- TASK ITEM -
Every line from the first one in the data below through the line holding "188s (66.2s) |" is to be written out exactly, with the pictures omitted.

########

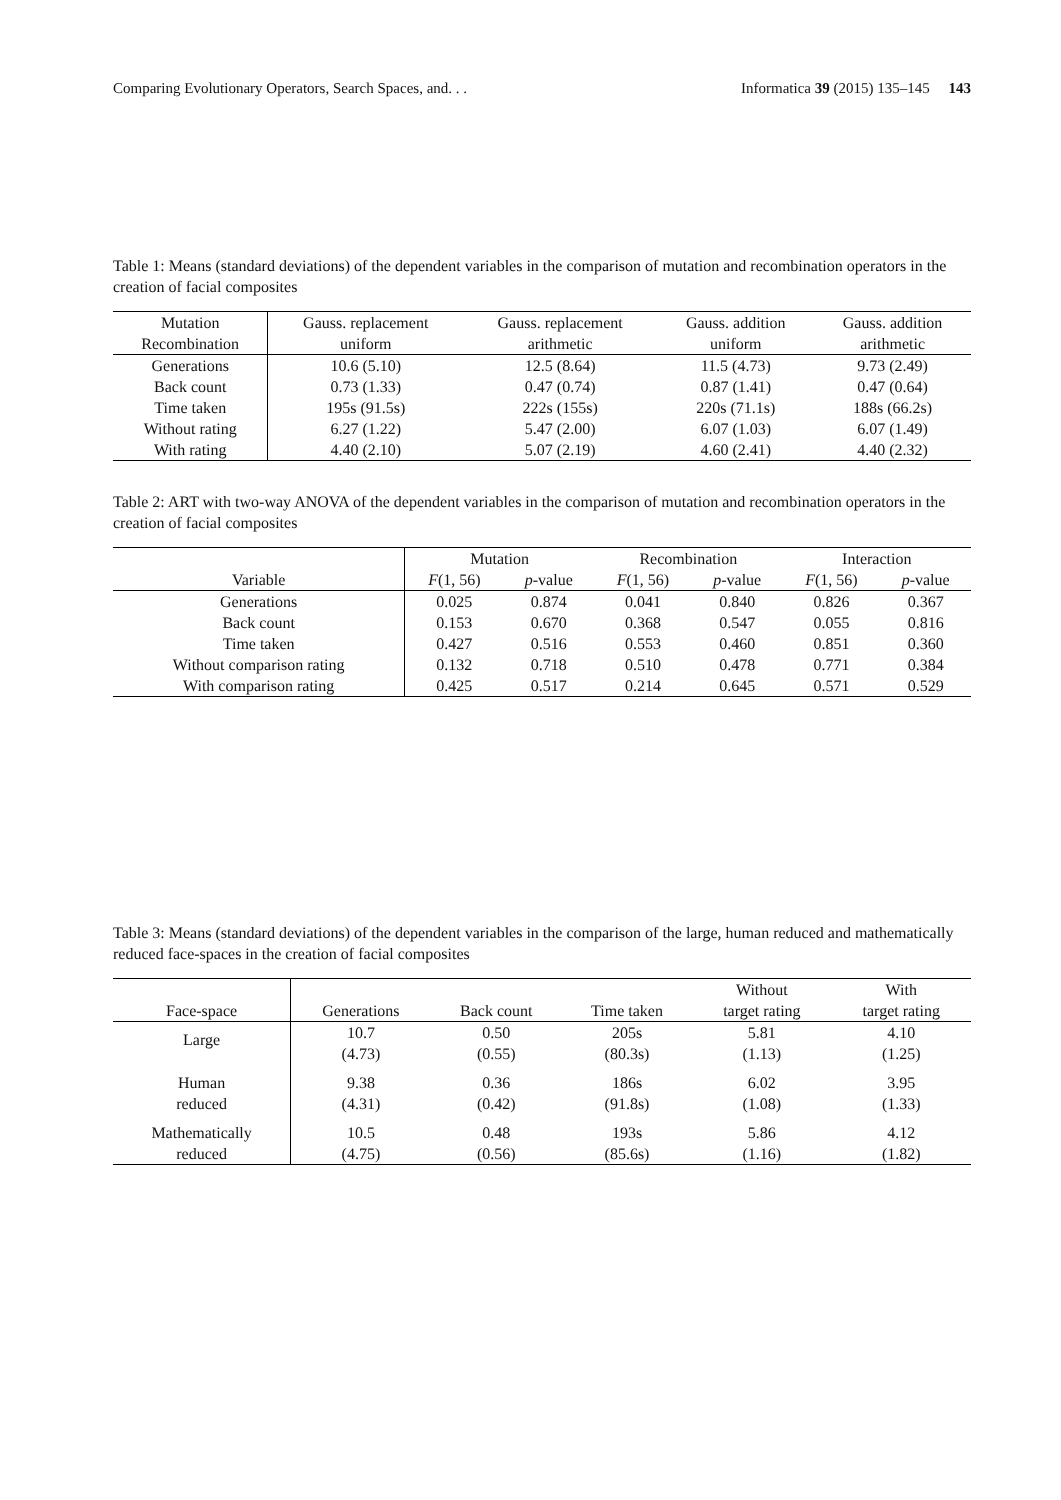Comparing Evolutionary Operators, Search Spaces, and. . . Informatica 39 (2015) 135–145 143
Table 1: Means (standard deviations) of the dependent variables in the comparison of mutation and recombination operators in the creation of facial composites
| Mutation Recombination | Gauss. replacement uniform | Gauss. replacement arithmetic | Gauss. addition uniform | Gauss. addition arithmetic |
| --- | --- | --- | --- | --- |
| Generations | 10.6 (5.10) | 12.5 (8.64) | 11.5 (4.73) | 9.73 (2.49) |
| Back count | 0.73 (1.33) | 0.47 (0.74) | 0.87 (1.41) | 0.47 (0.64) |
| Time taken | 195s (91.5s) | 222s (155s) | 220s (71.1s) | 188s (66.2s) |
| Without rating | 6.27 (1.22) | 5.47 (2.00) | 6.07 (1.03) | 6.07 (1.49) |
| With rating | 4.40 (2.10) | 5.07 (2.19) | 4.60 (2.41) | 4.40 (2.32) |
Table 2: ART with two-way ANOVA of the dependent variables in the comparison of mutation and recombination operators in the creation of facial composites
| | Mutation | | Recombination | | Interaction | |
| --- | --- | --- | --- | --- | --- | --- |
| Variable | F (1, 56) | p -value | F (1, 56) | p -value | F (1, 56) | p -value |
| Generations | 0.025 | 0.874 | 0.041 | 0.840 | 0.826 | 0.367 |
| Back count | 0.153 | 0.670 | 0.368 | 0.547 | 0.055 | 0.816 |
| Time taken | 0.427 | 0.516 | 0.553 | 0.460 | 0.851 | 0.360 |
| Without comparison rating | 0.132 | 0.718 | 0.510 | 0.478 | 0.771 | 0.384 |
| With comparison rating | 0.425 | 0.517 | 0.214 | 0.645 | 0.571 | 0.529 |
Table 3: Means (standard deviations) of the dependent variables in the comparison of the large, human reduced and mathematically reduced face-spaces in the creation of facial composites
| Face-space | Generations | Back count | Time taken | Without target rating | With target rating |
| --- | --- | --- | --- | --- | --- |
| Large | 10.7 (4.73) | 0.50 (0.55) | 205s (80.3s) | 5.81 (1.13) | 4.10 (1.25) |
| Human reduced | 9.38 (4.31) | 0.36 (0.42) | 186s (91.8s) | 6.02 (1.08) | 3.95 (1.33) |
| Mathematically reduced | 10.5 (4.75) | 0.48 (0.56) | 193s (85.6s) | 5.86 (1.16) | 4.12 (1.82) |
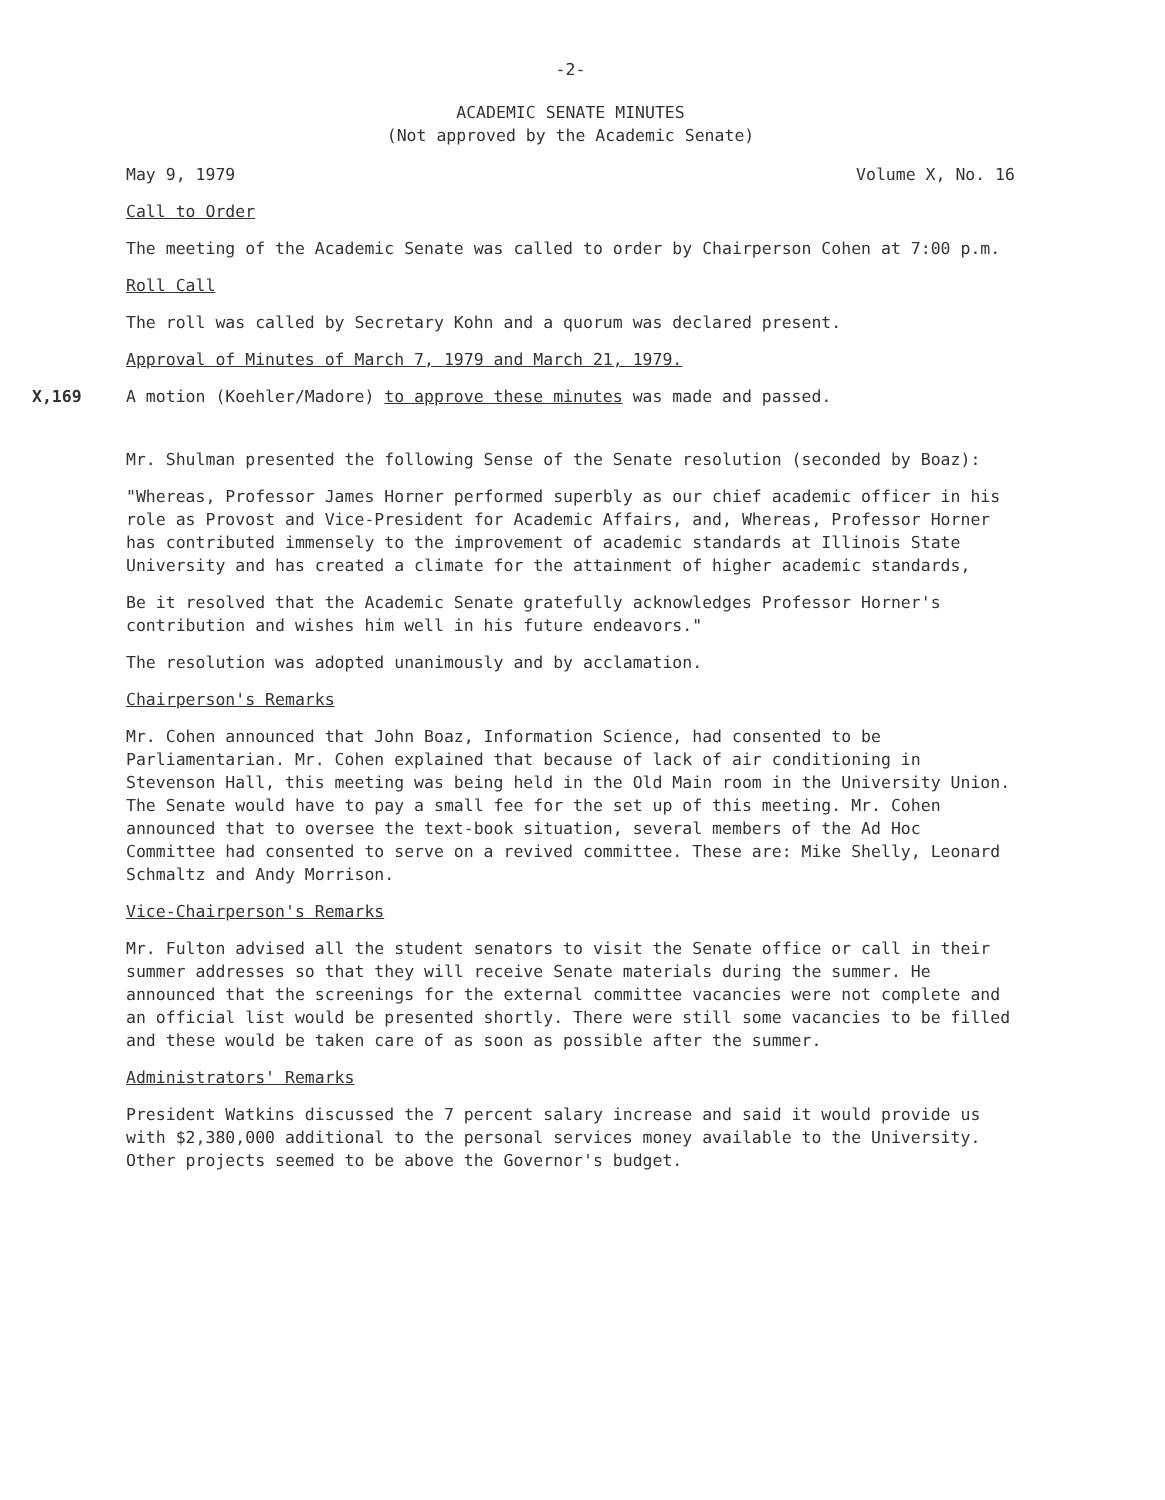-2-
ACADEMIC SENATE MINUTES
(Not approved by the Academic Senate)
May 9, 1979 Volume X, No. 16
Call to Order
The meeting of the Academic Senate was called to order by Chairperson Cohen at 7:00 p.m.
Roll Call
The roll was called by Secretary Kohn and a quorum was declared present.
Approval of Minutes of March 7, 1979 and March 21, 1979.
X,169 A motion (Koehler/Madore) to approve these minutes was made and passed.
Mr. Shulman presented the following Sense of the Senate resolution (seconded by Boaz):
"Whereas, Professor James Horner performed superbly as our chief academic officer in his role as Provost and Vice-President for Academic Affairs, and, Whereas, Professor Horner has contributed immensely to the improvement of academic standards at Illinois State University and has created a climate for the attainment of higher academic standards,
Be it resolved that the Academic Senate gratefully acknowledges Professor Horner's contribution and wishes him well in his future endeavors."
The resolution was adopted unanimously and by acclamation.
Chairperson's Remarks
Mr. Cohen announced that John Boaz, Information Science, had consented to be Parliamentarian. Mr. Cohen explained that because of lack of air conditioning in Stevenson Hall, this meeting was being held in the Old Main room in the University Union. The Senate would have to pay a small fee for the set up of this meeting. Mr. Cohen announced that to oversee the text-book situation, several members of the Ad Hoc Committee had consented to serve on a revived committee. These are: Mike Shelly, Leonard Schmaltz and Andy Morrison.
Vice-Chairperson's Remarks
Mr. Fulton advised all the student senators to visit the Senate office or call in their summer addresses so that they will receive Senate materials during the summer. He announced that the screenings for the external committee vacancies were not complete and an official list would be presented shortly. There were still some vacancies to be filled and these would be taken care of as soon as possible after the summer.
Administrators' Remarks
President Watkins discussed the 7 percent salary increase and said it would provide us with $2,380,000 additional to the personal services money available to the University. Other projects seemed to be above the Governor's budget.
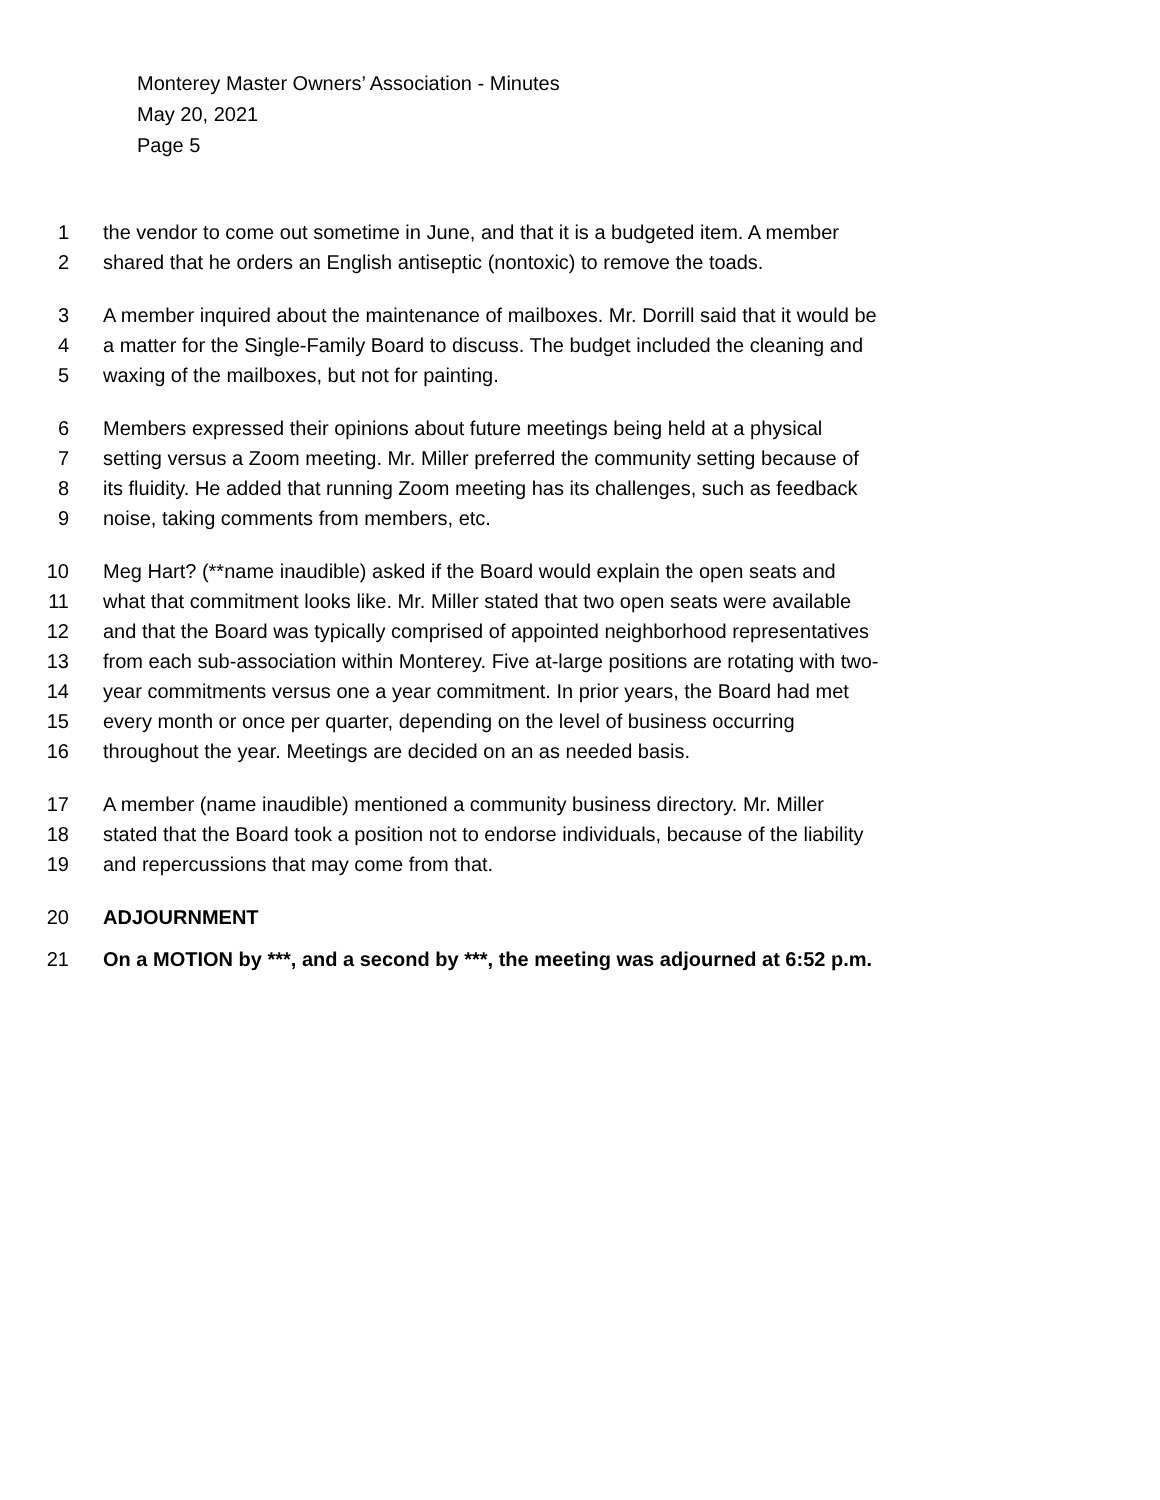Monterey Master Owners’ Association - Minutes
May 20, 2021
Page 5
1 the vendor to come out sometime in June, and that it is a budgeted item. A member
2 shared that he orders an English antiseptic (nontoxic) to remove the toads.
3 A member inquired about the maintenance of mailboxes. Mr. Dorrill said that it would be
4 a matter for the Single-Family Board to discuss. The budget included the cleaning and
5 waxing of the mailboxes, but not for painting.
6 Members expressed their opinions about future meetings being held at a physical
7 setting versus a Zoom meeting. Mr. Miller preferred the community setting because of
8 its fluidity. He added that running Zoom meeting has its challenges, such as feedback
9 noise, taking comments from members, etc.
10 Meg Hart? (**name inaudible) asked if the Board would explain the open seats and
11 what that commitment looks like. Mr. Miller stated that two open seats were available
12 and that the Board was typically comprised of appointed neighborhood representatives
13 from each sub-association within Monterey. Five at-large positions are rotating with two-
14 year commitments versus one a year commitment. In prior years, the Board had met
15 every month or once per quarter, depending on the level of business occurring
16 throughout the year. Meetings are decided on an as needed basis.
17 A member (name inaudible) mentioned a community business directory. Mr. Miller
18 stated that the Board took a position not to endorse individuals, because of the liability
19 and repercussions that may come from that.
20 ADJOURNMENT
21 On a MOTION by ***, and a second by ***, the meeting was adjourned at 6:52 p.m.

########

- RESPONSE TO THE TASK -
Comparing Evolutionary Operators, Search Spaces, and. . . Informatica 39 (2015) 135–145 143
Table 1: Means (standard deviations) of the dependent variables in the comparison of mutation and recombination operators in the creation of facial composites
| Mutation Recombination | Gauss. replacement uniform | Gauss. replacement arithmetic | Gauss. addition uniform | Gauss. addition arithmetic |
| --- | --- | --- | --- | --- |
| Generations | 10.6 (5.10) | 12.5 (8.64) | 11.5 (4.73) | 9.73 (2.49) |
| Back count | 0.73 (1.33) | 0.47 (0.74) | 0.87 (1.41) | 0.47 (0.64) |
| Time taken | 195s (91.5s) | 222s (155s) | 220s (71.1s) | 188s (66.2s) |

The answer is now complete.